Chaque minute en 2022 : 500 heures de vidéos étaient mises en ligne sur YouTube, plus de 100 000 heures ont été passées en meeting sur Zoom, près de 6 millions de recherches ont été faites sur Google d'après le 10e rapport annuel « Data never sleeps » de l'entreprise DOMO 14 . Cette quantité démesurée d'informations représente ce que nous appelons aujourd'hui le « big data » ou en bon français « mégadonnées ». En 2014, la Commission générale de terminologie et de néologie, en plus de proposer cette traduction, nous donne également cette définition : « Données structurées ou non dont le très grand volume requiert des outils d'analyse adaptés. » 15 . Cela implique donc que l'on parle certes d'une grande quantité d'informations, mais également de la manière dont elles sont traitées et si des conclusions peuvent en être tirées.

### Consigne 1
D'après l'extrait sur les mégadonnées, pourquoi ce terme ne désigne-t-il pas seulement une grande quantité d'informations ? Répondez en une à trois phrases.

### Données fournies
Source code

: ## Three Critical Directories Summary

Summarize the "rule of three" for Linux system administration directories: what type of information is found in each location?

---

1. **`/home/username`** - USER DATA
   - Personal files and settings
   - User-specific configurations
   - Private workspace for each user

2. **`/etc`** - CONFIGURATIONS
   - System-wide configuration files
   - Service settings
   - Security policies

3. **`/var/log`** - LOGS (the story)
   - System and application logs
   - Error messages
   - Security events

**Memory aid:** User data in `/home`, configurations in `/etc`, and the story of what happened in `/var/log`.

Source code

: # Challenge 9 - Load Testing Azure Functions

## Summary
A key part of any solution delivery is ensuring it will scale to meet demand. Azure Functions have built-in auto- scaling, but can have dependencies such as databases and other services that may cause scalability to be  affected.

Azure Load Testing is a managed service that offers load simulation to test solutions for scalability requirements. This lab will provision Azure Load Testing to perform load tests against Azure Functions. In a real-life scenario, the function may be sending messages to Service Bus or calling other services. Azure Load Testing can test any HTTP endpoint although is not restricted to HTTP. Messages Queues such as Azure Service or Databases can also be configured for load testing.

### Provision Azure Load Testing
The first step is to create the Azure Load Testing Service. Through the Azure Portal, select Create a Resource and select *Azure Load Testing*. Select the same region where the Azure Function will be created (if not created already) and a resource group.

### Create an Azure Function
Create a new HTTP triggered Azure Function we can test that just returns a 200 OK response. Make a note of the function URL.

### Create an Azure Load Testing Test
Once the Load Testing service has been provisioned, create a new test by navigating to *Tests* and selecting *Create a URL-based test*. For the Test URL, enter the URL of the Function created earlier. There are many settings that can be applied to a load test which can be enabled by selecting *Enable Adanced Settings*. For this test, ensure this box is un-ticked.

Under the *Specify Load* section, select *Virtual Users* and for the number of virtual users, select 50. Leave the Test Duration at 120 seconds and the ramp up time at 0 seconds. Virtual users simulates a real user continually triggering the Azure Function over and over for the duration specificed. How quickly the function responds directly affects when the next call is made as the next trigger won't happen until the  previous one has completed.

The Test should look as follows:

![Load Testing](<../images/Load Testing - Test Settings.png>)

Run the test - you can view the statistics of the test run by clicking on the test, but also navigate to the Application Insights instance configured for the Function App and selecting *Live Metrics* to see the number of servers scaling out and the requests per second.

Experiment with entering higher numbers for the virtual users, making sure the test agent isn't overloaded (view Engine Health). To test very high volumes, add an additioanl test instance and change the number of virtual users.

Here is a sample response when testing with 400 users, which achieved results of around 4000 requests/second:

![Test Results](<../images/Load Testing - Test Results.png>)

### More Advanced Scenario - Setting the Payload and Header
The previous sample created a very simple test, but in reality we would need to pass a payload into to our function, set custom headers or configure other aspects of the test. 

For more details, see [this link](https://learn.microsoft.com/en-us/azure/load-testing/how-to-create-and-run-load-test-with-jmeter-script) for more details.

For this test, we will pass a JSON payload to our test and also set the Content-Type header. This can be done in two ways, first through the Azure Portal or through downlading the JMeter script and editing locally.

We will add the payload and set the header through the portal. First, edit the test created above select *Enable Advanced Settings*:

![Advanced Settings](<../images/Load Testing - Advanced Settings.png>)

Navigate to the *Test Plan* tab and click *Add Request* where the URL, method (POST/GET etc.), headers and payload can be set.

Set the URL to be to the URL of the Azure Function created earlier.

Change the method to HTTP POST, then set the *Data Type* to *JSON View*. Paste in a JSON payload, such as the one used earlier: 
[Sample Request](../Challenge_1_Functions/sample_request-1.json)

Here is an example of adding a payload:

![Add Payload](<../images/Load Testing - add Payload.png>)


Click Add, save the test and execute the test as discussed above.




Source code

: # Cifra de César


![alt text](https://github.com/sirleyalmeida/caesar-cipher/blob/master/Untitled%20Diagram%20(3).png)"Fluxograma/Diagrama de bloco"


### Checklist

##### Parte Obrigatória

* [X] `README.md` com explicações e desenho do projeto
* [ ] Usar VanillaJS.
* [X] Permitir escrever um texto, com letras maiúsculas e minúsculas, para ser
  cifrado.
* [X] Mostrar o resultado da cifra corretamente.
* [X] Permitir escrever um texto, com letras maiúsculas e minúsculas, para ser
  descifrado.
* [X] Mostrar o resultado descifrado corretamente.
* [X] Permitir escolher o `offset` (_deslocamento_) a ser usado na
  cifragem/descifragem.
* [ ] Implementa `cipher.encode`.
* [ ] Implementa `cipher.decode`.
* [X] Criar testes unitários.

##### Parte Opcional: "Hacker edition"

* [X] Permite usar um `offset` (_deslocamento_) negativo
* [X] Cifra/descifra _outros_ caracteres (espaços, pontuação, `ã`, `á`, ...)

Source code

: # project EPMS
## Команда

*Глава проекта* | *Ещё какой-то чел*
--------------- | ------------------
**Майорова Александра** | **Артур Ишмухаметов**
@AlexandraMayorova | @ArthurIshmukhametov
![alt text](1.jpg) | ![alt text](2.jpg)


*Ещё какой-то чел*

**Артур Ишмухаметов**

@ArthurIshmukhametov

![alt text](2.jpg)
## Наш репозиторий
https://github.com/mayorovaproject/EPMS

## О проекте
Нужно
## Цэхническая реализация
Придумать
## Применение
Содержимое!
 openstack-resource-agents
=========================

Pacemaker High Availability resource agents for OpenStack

### Consigne 2
Dans les enregistrements, recopiez les lignes en partant de celle qui contient « LOGS (the story) » et en vous arrêtant après celle qui contient « A key part of ». Remplacez-y « Error messages » par « Warning messages » sans rien modifier d'autre.

### Votre réponse 1
La définition de 2014 de la Commission générale de terminologie et de néologie décrit les mégadonnées comme des données dont le très grand volume requiert des outils d'analyse adaptés. Le terme porte donc aussi sur la manière dont ces informations sont traitées et sur la possibilité d'en tirer des conclusions.

### Votre réponse 2
3. **`/var/log`** - LOGS (the story)
   - System and application logs
   - Warning messages
   - Security events

**Memory aid:** User data in `/home`, configurations in `/etc`, and the story of what happened in `/var/log`.

Source code

: # Challenge 9 - Load Testing Azure Functions

## Summary
A key part of any solution delivery is ensuring it will scale to meet demand. Azure Functions have built-in auto- scaling, but can have dependencies such as databases and other services that may cause scalability to be  affected.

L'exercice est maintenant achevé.